HODSON [waking up at once]. Oh, I beg your pardon, sir, I'm sure. I understand, sir.

CORNELIUS [appearing at the house door with Mat]. Patsy'll drive the pig over this evenin, Mat. Goodbye. [He goes back into the house. Mat makes for the gate. Broadbent stops him. Hodson, pained by the derelict basket, picks it up and carries it away behind the house].

BROADBENT [beaming candidatorially]. I must thank you very particularly, Mr Haffigan, for your support this morning. I value it because I know that the real heart of a nation is the class you represent, the yeomanry.

MATTHEW [aghast] The yeomanry!!!

LARRY [looking up from his paper]. Take care, Tom! In Rosscullen a yeoman means a sort of Orange Bashi-Bazouk. In England, Mat, they call a freehold farmer a yeoman.
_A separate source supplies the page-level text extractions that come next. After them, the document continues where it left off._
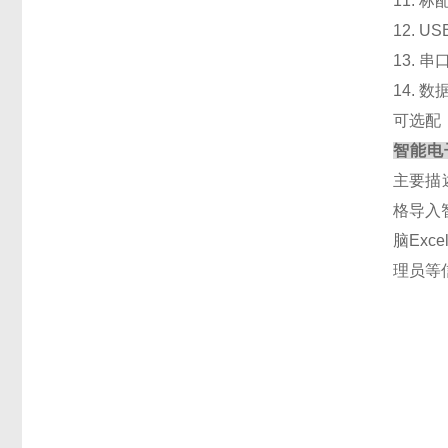
11
. 标
12
. 
13
. 
14
. 
可选配
智能电
主要描
格导入
脑Ex
理员等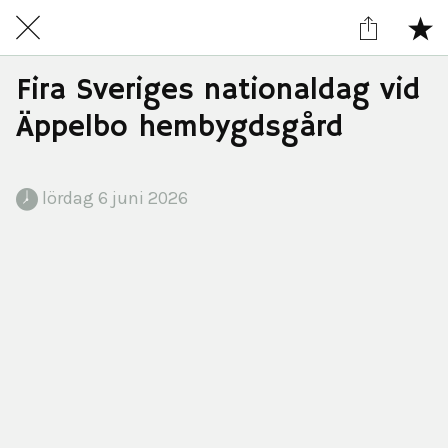
Fira Sveriges nationaldag vid
Äppelbo hembygdsgård
 lördag 6 juni 2026 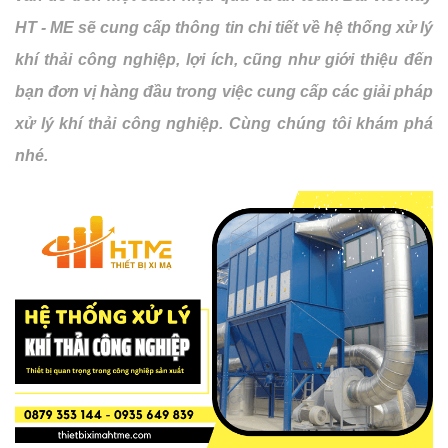
HT - ME sẽ cung cấp thông tin chi tiết về hệ thống xử lý
khí thải công nghiệp, lợi ích, cũng như giới thiệu đến
bạn đơn vị hàng đầu trong việc cung cấp các giải pháp
xử lý khí thải công nghiệp. Cùng chúng tôi khám phá
nhé.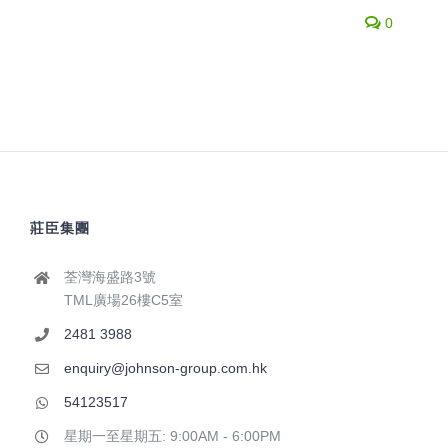
0
莊臣集團
荃灣海盛路3號
TML廣場26樓C5室
2481 3988
enquiry@johnson-group.com.hk
54123517
星期一至星期五: 9:00AM - 6:00PM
MATTHEW [huffily]. I don't need to be insthructed be you, Larry Doyle. Some people think no one knows anythin but dhemselves. [To Broadbent, deferentially] Of course I know a gentleman like you would not compare me to the yeomanry. Me own granfather was flogged in the sthreets of Athenmullet be them when they put a gun in the thatch of his house an then went and found it there, bad cess to them!

BROADBENT [with sympathetic interest]. Then you are not the first martyr of your family, Mr Haffigan?

MATTHEW. They turned me out o the farm I made out of the stones o Little Rosscullen hill wid me own hans.

BROADBENT. I have heard about it; and my blood still boils at the thought. [Calling] Hodson—

HODSON [behind the corner of the house] Yes, sir. [He hurries forward].